Use your personal experience or insight that you have about a matter to help your readers resolve any potential queries they could have.
Review and remove unhelpful content
If you have observed low visibility of your sites and you suspect it might be due to Google’s updated algorithms, you can start by removing the unhelpful content. Unhelpful content is likely to fare worse in rankings and might be found down on the results page. By removing them and adding improved content, Google’s AI model can reclassify your site’s content to be helpful again in just a few months.
Google has also mentioned that removing unhelpful content on your site could help to improve the ranking of your other content. Thus, it is pertinent to constantly review content on your sites, even on pages that might appear to be less frequented by users.

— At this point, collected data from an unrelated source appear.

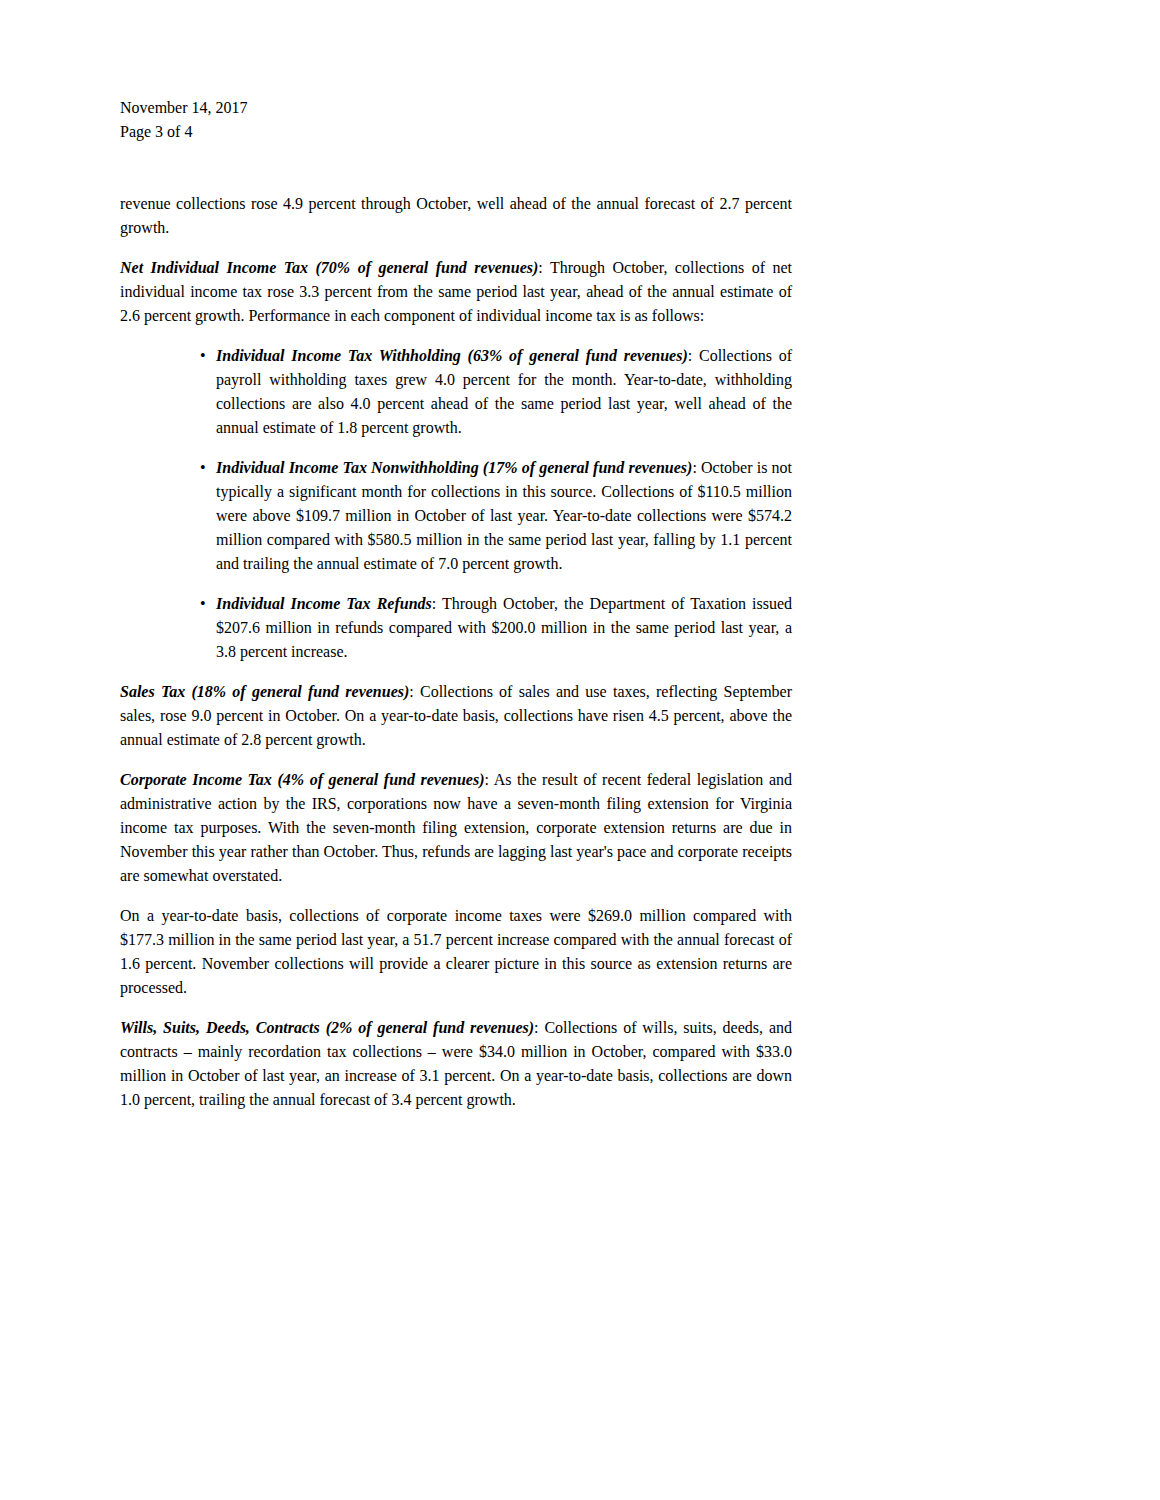November 14, 2017
Page 3 of 4
revenue collections rose 4.9 percent through October, well ahead of the annual forecast of 2.7 percent growth.
Net Individual Income Tax (70% of general fund revenues): Through October, collections of net individual income tax rose 3.3 percent from the same period last year, ahead of the annual estimate of 2.6 percent growth. Performance in each component of individual income tax is as follows:
Individual Income Tax Withholding (63% of general fund revenues): Collections of payroll withholding taxes grew 4.0 percent for the month. Year-to-date, withholding collections are also 4.0 percent ahead of the same period last year, well ahead of the annual estimate of 1.8 percent growth.
Individual Income Tax Nonwithholding (17% of general fund revenues): October is not typically a significant month for collections in this source. Collections of $110.5 million were above $109.7 million in October of last year. Year-to-date collections were $574.2 million compared with $580.5 million in the same period last year, falling by 1.1 percent and trailing the annual estimate of 7.0 percent growth.
Individual Income Tax Refunds: Through October, the Department of Taxation issued $207.6 million in refunds compared with $200.0 million in the same period last year, a 3.8 percent increase.
Sales Tax (18% of general fund revenues): Collections of sales and use taxes, reflecting September sales, rose 9.0 percent in October. On a year-to-date basis, collections have risen 4.5 percent, above the annual estimate of 2.8 percent growth.
Corporate Income Tax (4% of general fund revenues): As the result of recent federal legislation and administrative action by the IRS, corporations now have a seven-month filing extension for Virginia income tax purposes. With the seven-month filing extension, corporate extension returns are due in November this year rather than October. Thus, refunds are lagging last year's pace and corporate receipts are somewhat overstated.
On a year-to-date basis, collections of corporate income taxes were $269.0 million compared with $177.3 million in the same period last year, a 51.7 percent increase compared with the annual forecast of 1.6 percent. November collections will provide a clearer picture in this source as extension returns are processed.
Wills, Suits, Deeds, Contracts (2% of general fund revenues): Collections of wills, suits, deeds, and contracts – mainly recordation tax collections – were $34.0 million in October, compared with $33.0 million in October of last year, an increase of 3.1 percent. On a year-to-date basis, collections are down 1.0 percent, trailing the annual forecast of 3.4 percent growth.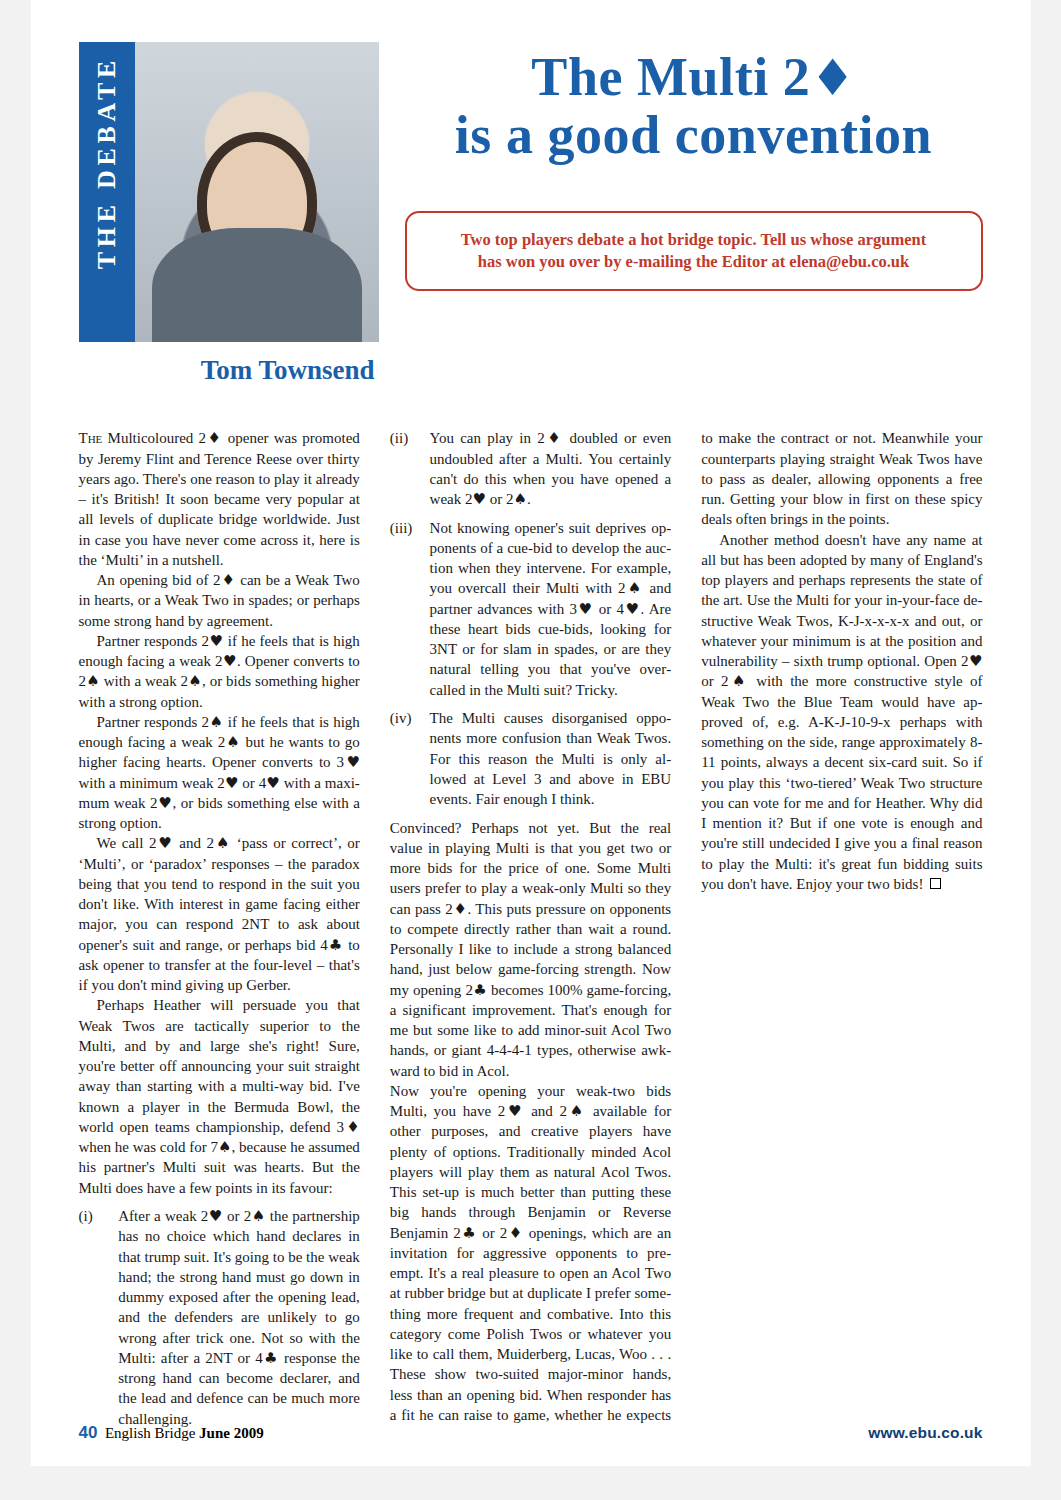The Debate
Tom Townsend
The Multi 2♦
is a good convention
Two top players debate a hot bridge topic. Tell us whose argument
has won you over by e-mailing the Editor at elena@ebu.co.uk
The Multicoloured 2♦ opener was promoted by Jeremy Flint and Terence Reese over thirty years ago. There's one reason to play it already – it's British! It soon became very popular at all levels of duplicate bridge worldwide. Just in case you have never come across it, here is the ‘Multi’ in a nutshell.
An opening bid of 2♦ can be a Weak Two in hearts, or a Weak Two in spades; or perhaps some strong hand by agreement.
Partner responds 2♥ if he feels that is high enough facing a weak 2♥. Opener converts to 2♠ with a weak 2♠, or bids something higher with a strong option.
Partner responds 2♠ if he feels that is high enough facing a weak 2♠ but he wants to go higher facing hearts. Opener converts to 3♥ with a minimum weak 2♥ or 4♥ with a maximum weak 2♥, or bids something else with a strong option.
We call 2♥ and 2♠ ‘pass or correct’, or ‘Multi’, or ‘paradox’ responses – the paradox being that you tend to respond in the suit you don't like. With interest in game facing either major, you can respond 2NT to ask about opener's suit and range, or perhaps bid 4♣ to ask opener to transfer at the four-level – that's if you don't mind giving up Gerber.
Perhaps Heather will persuade you that Weak Twos are tactically superior to the Multi, and by and large she's right! Sure, you're better off announcing your suit straight away than starting with a multi-way bid. I've known a player in the Bermuda Bowl, the world open teams championship, defend 3♦ when he was cold for 7♠, because he assumed his partner's Multi suit was hearts. But the Multi does have a few points in its favour:
(i) After a weak 2♥ or 2♠ the partnership has no choice which hand declares in that trump suit. It's going to be the weak hand; the strong hand must go down in dummy exposed after the opening lead, and the defenders are unlikely to go wrong after trick one. Not so with the Multi: after a 2NT or 4♣ response the strong hand can become declarer, and the lead and defence can be much more challenging.
(ii) You can play in 2♦ doubled or even undoubled after a Multi. You certainly can't do this when you have opened a weak 2♥ or 2♠.
(iii) Not knowing opener's suit deprives opponents of a cue-bid to develop the auction when they intervene. For example, you overcall their Multi with 2♠ and partner advances with 3♥ or 4♥. Are these heart bids cue-bids, looking for 3NT or for slam in spades, or are they natural telling you that you've overcalled in the Multi suit? Tricky.
(iv) The Multi causes disorganised opponents more confusion than Weak Twos. For this reason the Multi is only allowed at Level 3 and above in EBU events. Fair enough I think.
Convinced? Perhaps not yet. But the real value in playing Multi is that you get two or more bids for the price of one. Some Multi users prefer to play a weak-only Multi so they can pass 2♦. This puts pressure on opponents to compete directly rather than wait a round. Personally I like to include a strong balanced hand, just below game-forcing strength. Now my opening 2♣ becomes 100% game-forcing, a significant improvement. That's enough for me but some like to add minor-suit Acol Two hands, or giant 4-4-4-1 types, otherwise awkward to bid in Acol.
Now you're opening your weak-two bids Multi, you have 2♥ and 2♠ available for other purposes, and creative players have plenty of options. Traditionally minded Acol players will play them as natural Acol Twos. This set-up is much better than putting these big hands through Benjamin or Reverse Benjamin 2♣ or 2♦ openings, which are an invitation for aggressive opponents to pre-empt. It's a real pleasure to open an Acol Two at rubber bridge but at duplicate I prefer something more frequent and combative. Into this category come Polish Twos or whatever you like to call them, Muiderberg, Lucas, Woo . . . These show two-suited major-minor hands, less than an opening bid. When responder has a fit he can raise to game, whether he expects to make the contract or not. Meanwhile your counterparts playing straight Weak Twos have to pass as dealer, allowing opponents a free run. Getting your blow in first on these spicy deals often brings in the points.
Another method doesn't have any name at all but has been adopted by many of England's top players and perhaps represents the state of the art. Use the Multi for your in-your-face destructive Weak Twos, K-J-x-x-x-x and out, or whatever your minimum is at the position and vulnerability – sixth trump optional. Open 2♥ or 2♠ with the more constructive style of Weak Two the Blue Team would have approved of, e.g. A-K-J-10-9-x perhaps with something on the side, range approximately 8-11 points, always a decent six-card suit. So if you play this ‘two-tiered’ Weak Two structure you can vote for me and for Heather. Why did I mention it? But if one vote is enough and you're still undecided I give you a final reason to play the Multi: it's great fun bidding suits you don't have. Enjoy your two bids!
40English Bridge June 2009
www.ebu.co.uk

Ensure a great user experience (UX)
Having a site that is informative and easy to navigate is key in enabling a satisfying experience for users on your web. Try to include a menu that can facilitate your site users in accessing subpages they are interested in, as well as visual elements like images and videos that can help to improve their understanding of your content.
Where many today access content on their mobile phones, ensure your site is optimised for mobile devices and has minimal loading times to avoid user disruption.
Keep in mind Google’s guidance for Core Updates & Product Reviews
Core updates refer to any significant and broad changes that Google makes to their search algorithms and systems. By staying updated with Google’s guidance, you’ll be sure to never miss an important update like this one – so that your content can always be in tune with what Google is looking out for.
For Product Reviews, Google lists some best practices for businesses to help shoppers better evaluate your products from review pages. This could include outlining differences between your product from your competitors’, providing links to other helpful resources that could aid your audience in their purchase decision, as well as providing evidence – photos, videos, audio – to support your review’s authenticity and veracity.
Certainly, this helpful content signal is only one of many other signals that Google evaluates in ranking sites on its pages. However, this newly-added ranking signal will impact all search results, and businesses must stay on top of this to ensure that your well-crafted sites maintain high organic visibility.
Start reviewing the content that you put on your sites today. With helpful content, your site is likely to receive a site-wide ranking boost, amplifying your organic marketing efforts.